Records from a collection
■ ■ ■ ■ ■

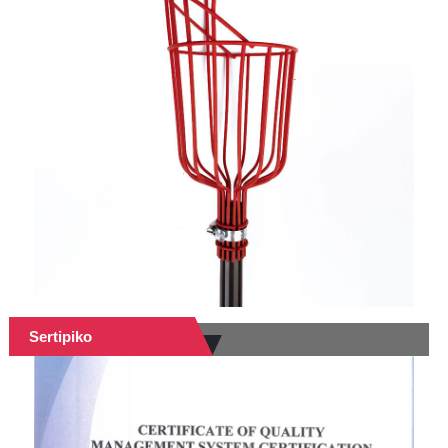
Sertipiko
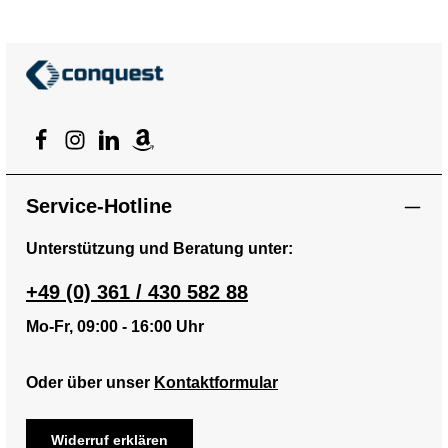
Service-Hotline
Unterstützung und Beratung unter:
+49 (0) 361 / 430 582 88
Mo-Fr, 09:00 - 16:00 Uhr
Oder über unser
Kontaktformular
Widerruf erklären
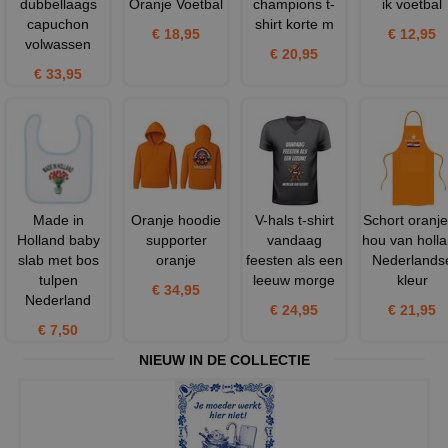
dubbellaags
Oranje Voetbal
champions t-
ik voetbal
capuchon
shirt korte m
€ 18,95
€ 12,95
volwassen
€ 20,95
€ 33,95
Made in
Oranje hoodie
V-hals t-shirt
Schort oranje
Holland baby
supporter
vandaag
hou van holl
slab met bos
oranje
feesten als een
Nederlands
tulpen
leeuw morge
kleur
€ 34,95
Nederland
€ 24,95
€ 21,95
€ 7,50
NIEUW IN DE COLLECTIE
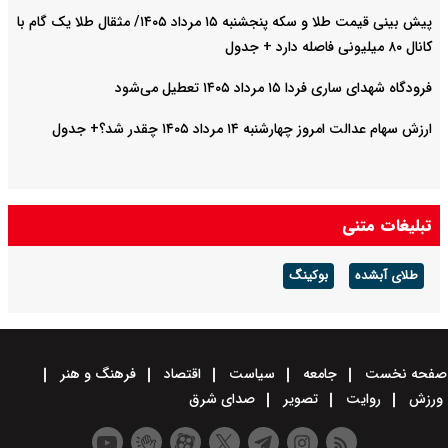
پیش‌ بینی قیمت طلا و سکه پنجشنبه ۱۵ مرداد ۱۴۰۵/ مثقال طلا یک گام با
کانال ۸۰ میلیونی فاصله دارد + جدول
فرودگاه شهدای ساری فردا ۱۵ مرداد ۱۴۰۵ تعطیل می‌شود
ارزش سهام عدالت امروز چهارشنبه ۱۴ مرداد ۱۴۰۵ چقدر شد؟+ جدول
تبلیغات متنی
طلای آبشده
بوکینگ
صفحه نخست
جامعه
سیاست
اقتصاد
فرهنگ و هنر
ورزش
روایت
تصویر
صدای شرق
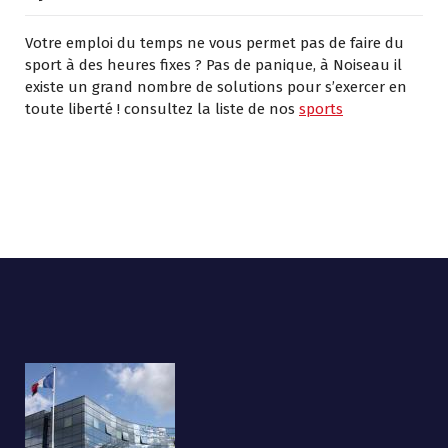
Votre emploi du temps ne vous permet pas de faire du
sport à des heures fixes ? Pas de panique, à Noiseau il
existe un grand nombre de solutions pour s’exercer en
toute liberté ! consultez la liste de nos
sports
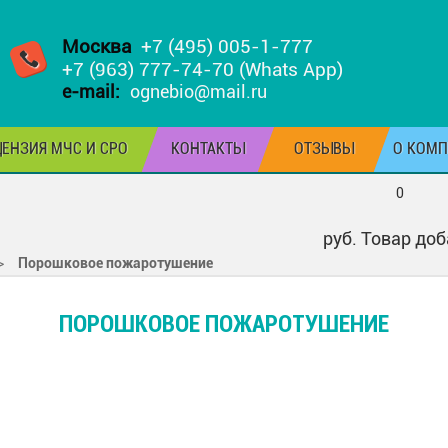
Москва
+7 (495) 005-1-777
+7 (963) 777-74-70 (Whats App)
e-mail:
ognebio@mail.ru
ЕНЗИЯ МЧС И СРО
КОНТАКТЫ
ОТЗЫВЫ
О КОМ
0
руб.
Товар доб
>
Порошковое пожаротушение
ПОРОШКОВОЕ ПОЖАРОТУШЕНИЕ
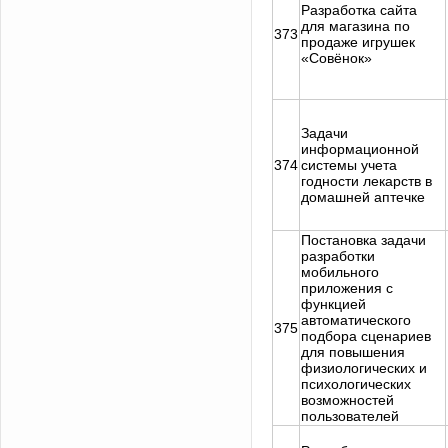
Разработка сайта
для магазина по
373
продаже игрушек
«Совёнок»
Задачи
информационной
374
системы учета
годности лекарств в
домашней аптечке
Постановка задачи
разработки
мобильного
приложения с
функцией
автоматического
375
подбора сценариев
для повышения
физиологических и
психологических
возможностей
пользователей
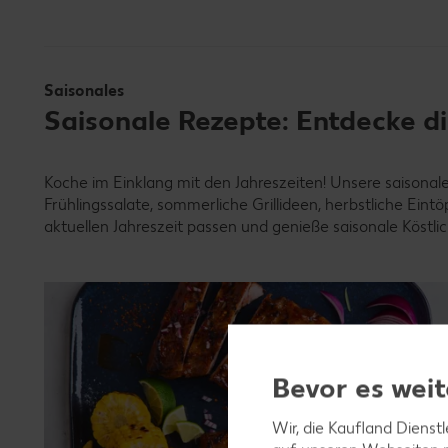
Saisonales
Saisonale Rezepte: Entdecke die
Koche im Einklang mit den Jahreszeiten! Unsere saisonale
Frühlingssalate, sommerliche Grillideen, herbstliche Eint
aktuellen Jahreszeit passen und genieße saisonale Köstlic
Bevor es weit
Wir, die Kaufland Dienst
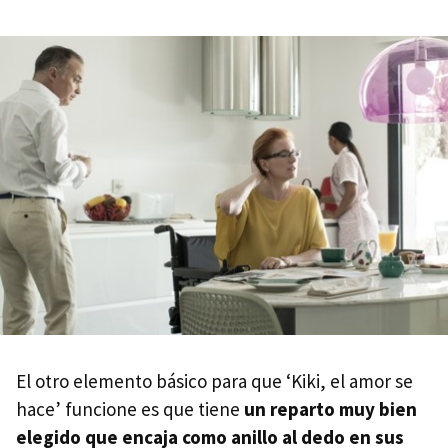
El otro elemento básico para que ‘Kiki, el amor se
hace’ funcione es que tiene
un reparto muy bien
elegido que encaja como anillo al dedo en sus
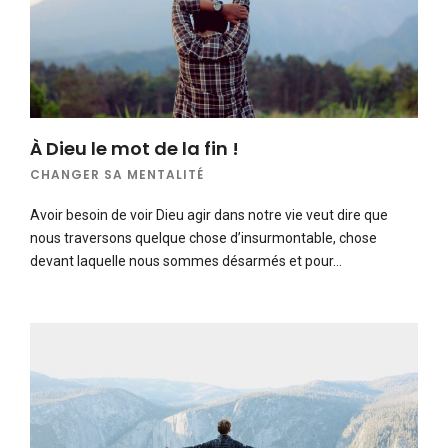
À Dieu le mot de la fin !
CHANGER SA MENTALITÉ
Avoir besoin de voir Dieu agir dans notre vie veut dire que
nous traversons quelque chose d’insurmontable, chose
devant laquelle nous sommes désarmés et pour…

■ ■ ■ ■ ■

Work item
Number of lines above containing "Dieu": state it and nothing else.

Response to the exercise
2